Here, the record contains no affirmative showing by appellant that he was unaware
of the consequences of his plea. The record is without evidence that appellant was misled
or harmed by the incorrect written admonishments as he never read the admonishments
at-issue. See Aguirre-Mata v. State, 125 S.W.3d 473, 476–77 (Tex. Crim. App. 2003)
(finding harmless error under article 26.13 because “[t]he record contains references to
the correct punishment range and there is nothing in the record that shows appellant was
unaware of the consequences of his plea or that he was misled or harmed”); see also
Estrada v. State, No. 13-23-00175-CR, 2023 WL 5624100, at *4 (Tex. App.—Corpus
Christi–Edinburg Aug. 31, 2023, no pet.) (mem. op., not designated for publication)
(same). To the contrary, as noted above, the record affirmatively demonstrates that
appellant was informed of the enhanced punishment range before the trial court accepted
his pleas of true to the enhancement paragraphs and his guilty pleas. Thus, any error
under article 26.13 regarding the incorrect written admonishments was rendered
harmless.
Meanwhile, for an appellant to prevail on a constitutional due process claim, “it is
not enough that the record is unrevealing with respect to whether he was admonished by
the trial court; the record must also be silent with respect to whether he was otherwise
provided, or nevertheless aware of, the requisite information to render his guilty plea
voluntary and intelligent.” Davison, 405 S.W.3d at 687. Having already concluded that
appellant was informed of the enhanced punishment range before the trial court accepted
6 his pleas of true to the enhancement paragraphs and his guilty pleas, we find this sub-
issue unavailing. See id.
Finally, with regard to appellant’s generalized “void judgment” assertions, we note
that appellant “presented no evidence revealing any legal impediment to the use of his
prior felony convictions for enhancement purposes.” See Ex parte Parrott, 396 S.W.3d
531, 536–37 (Tex. Crim. App. 2013). It is undisputed that appellant entered into a plea-
bargain agreement with the State. Appellant, as the appellant in Parrott, was admonished
as to the range of punishment supported by his criminal history—to which he pleaded
true. Id.; see generally Wood v. State, 486 S.W.3d 583, 587 (Tex. Crim. App. 2016).

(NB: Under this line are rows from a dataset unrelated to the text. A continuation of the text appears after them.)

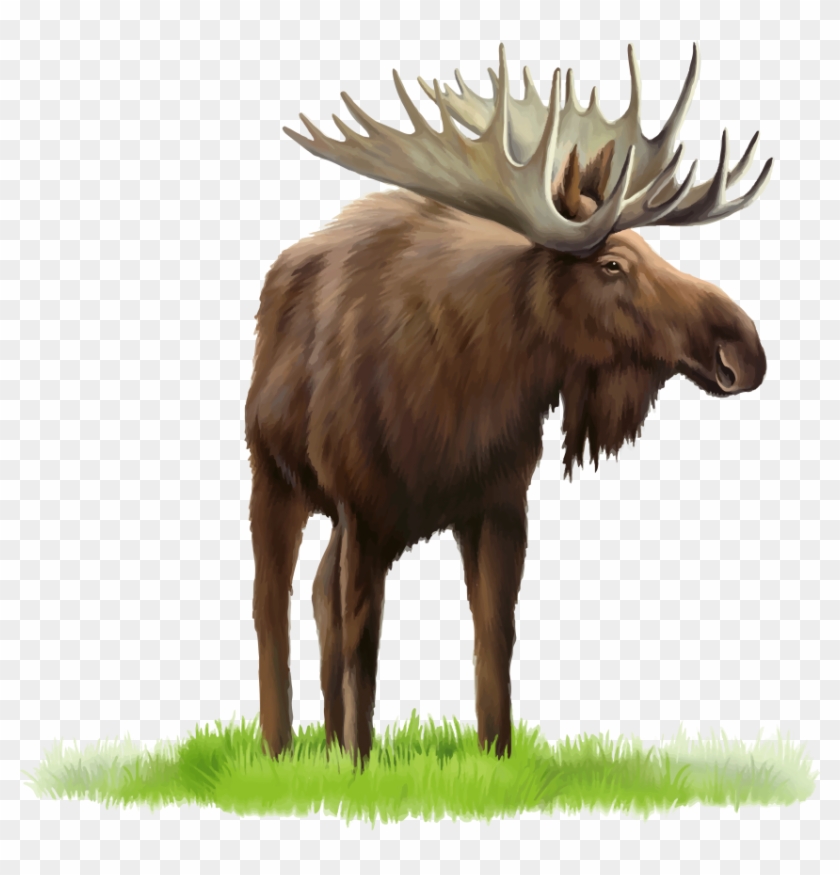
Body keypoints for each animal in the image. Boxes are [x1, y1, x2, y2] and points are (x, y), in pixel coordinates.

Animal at [245, 43, 772, 765]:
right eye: (612, 263)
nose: (744, 349)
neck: (467, 391)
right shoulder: (365, 509)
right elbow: (361, 644)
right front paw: (356, 768)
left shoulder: (497, 503)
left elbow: (495, 639)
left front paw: (494, 756)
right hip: (273, 478)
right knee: (272, 605)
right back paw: (280, 750)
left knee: (321, 594)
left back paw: (320, 743)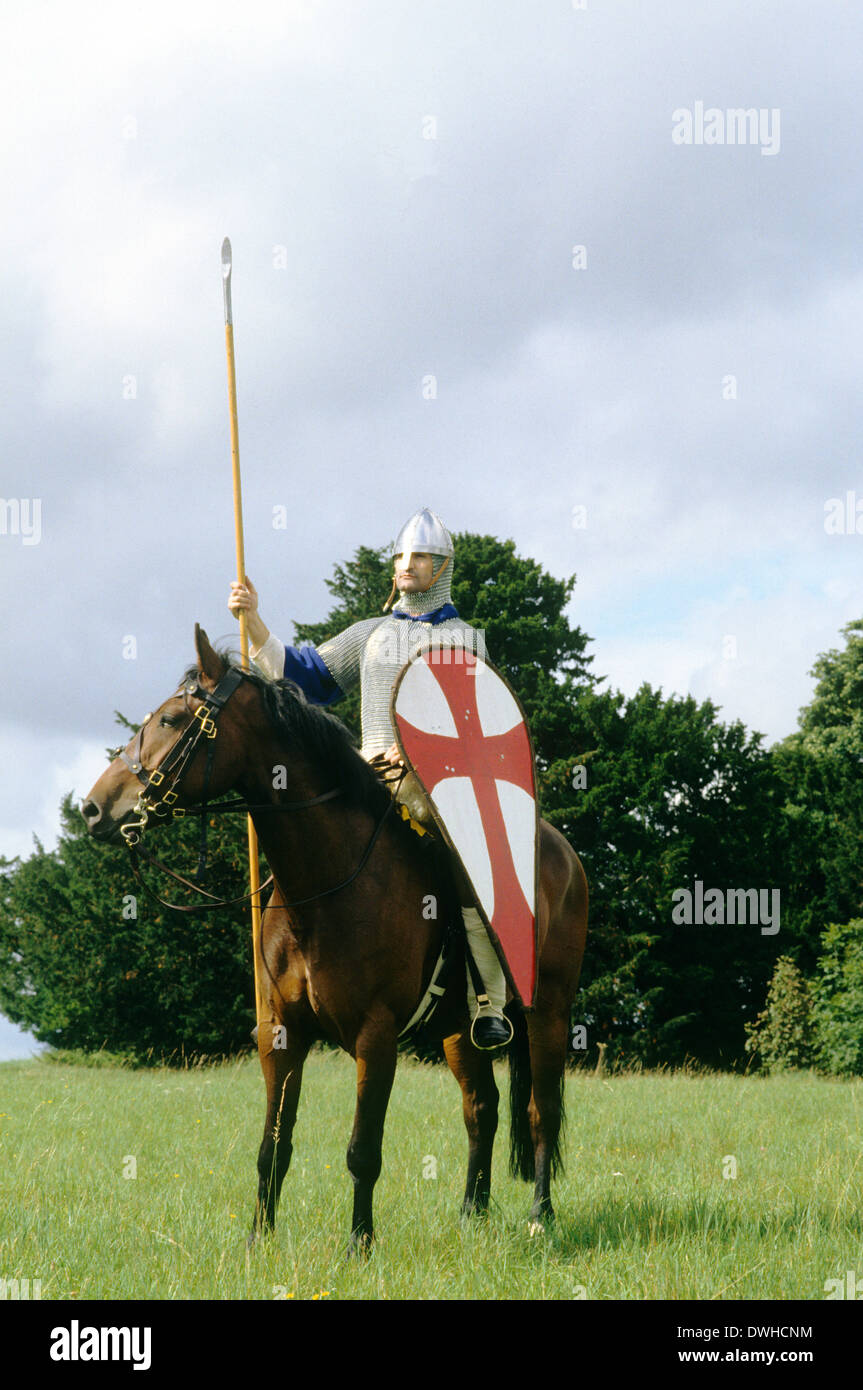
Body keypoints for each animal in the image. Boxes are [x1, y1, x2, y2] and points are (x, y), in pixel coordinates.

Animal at [80, 628, 589, 1251]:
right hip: (457, 1027)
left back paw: (541, 1215)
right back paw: (472, 1212)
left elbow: (362, 1152)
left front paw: (359, 1247)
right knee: (482, 1107)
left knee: (542, 1111)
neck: (323, 886)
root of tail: (560, 850)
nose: (95, 808)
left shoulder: (376, 1037)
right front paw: (258, 1242)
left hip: (549, 1010)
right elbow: (273, 1147)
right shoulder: (281, 1032)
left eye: (174, 719)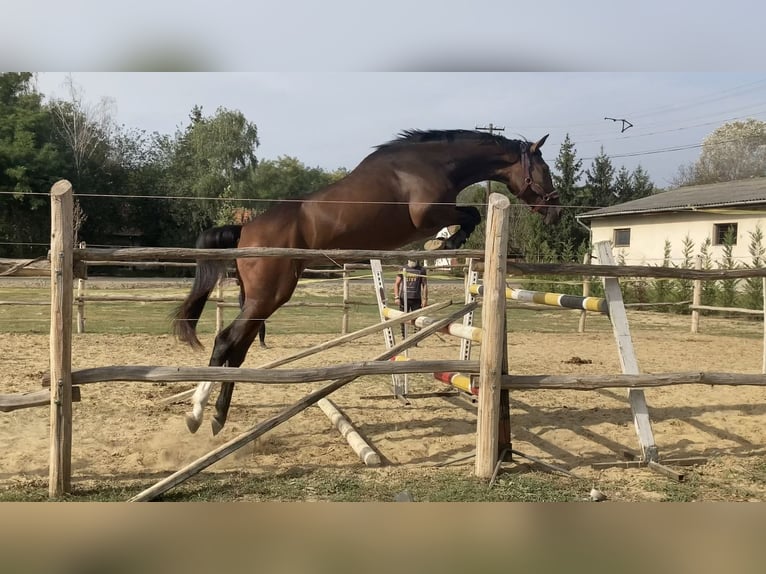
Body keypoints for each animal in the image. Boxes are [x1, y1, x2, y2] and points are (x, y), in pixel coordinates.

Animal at [172, 129, 560, 436]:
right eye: (544, 169)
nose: (554, 211)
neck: (434, 164)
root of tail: (245, 230)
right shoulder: (428, 214)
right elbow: (471, 215)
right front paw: (446, 244)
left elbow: (471, 215)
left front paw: (446, 244)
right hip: (266, 297)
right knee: (226, 341)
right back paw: (198, 415)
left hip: (262, 300)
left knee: (237, 350)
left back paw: (213, 417)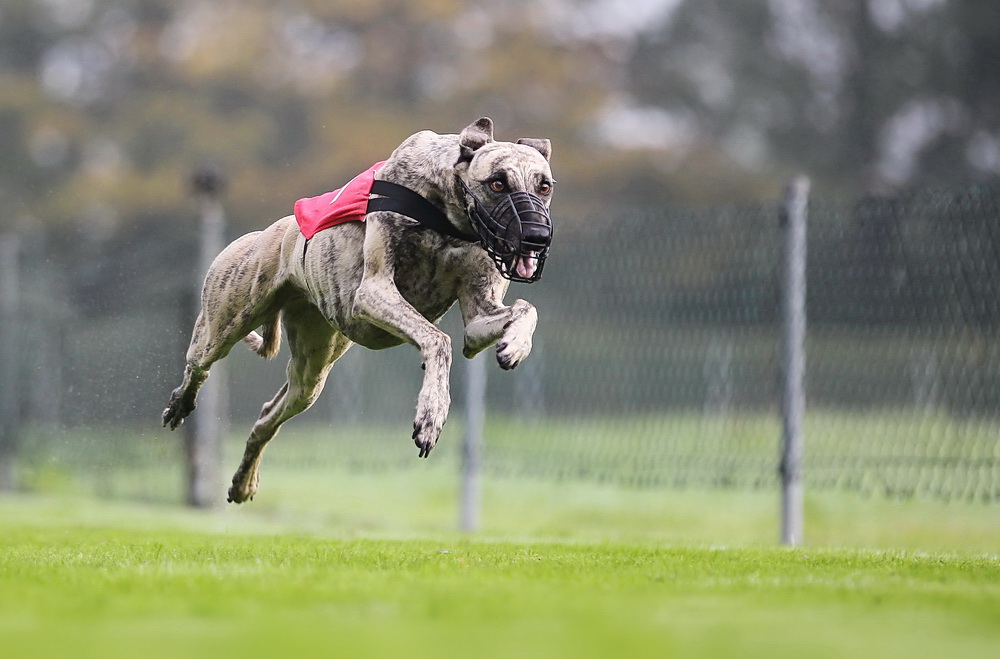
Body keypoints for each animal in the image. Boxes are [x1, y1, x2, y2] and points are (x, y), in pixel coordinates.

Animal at [163, 118, 556, 502]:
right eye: (497, 183)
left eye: (544, 187)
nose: (536, 237)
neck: (448, 213)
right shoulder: (374, 291)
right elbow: (439, 339)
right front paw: (431, 415)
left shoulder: (478, 318)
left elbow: (525, 308)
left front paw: (515, 345)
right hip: (227, 320)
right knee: (199, 363)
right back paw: (180, 404)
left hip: (312, 370)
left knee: (267, 417)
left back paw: (243, 482)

Because the entirety of the record supports a second-degree punishment, even assuming
the trial court erred in its written admonishment, appellant has not shown that he was
harmed by the error. See Ex parte Parrott, 396 S.W.3d at 536–37; see generally Wright
v. State, 506 S.W.3d 478, 482 (Tex. Crim. App. 2016). We overrule appellant’s sole issue.
III. CONCLUSION
We affirm the trial court’s judgment.
CLARISSA SILVA Justice
Do not publish. TEX. R. APP. P. 47.2 (b).
Delivered and filed on the 7th day of December, 2023.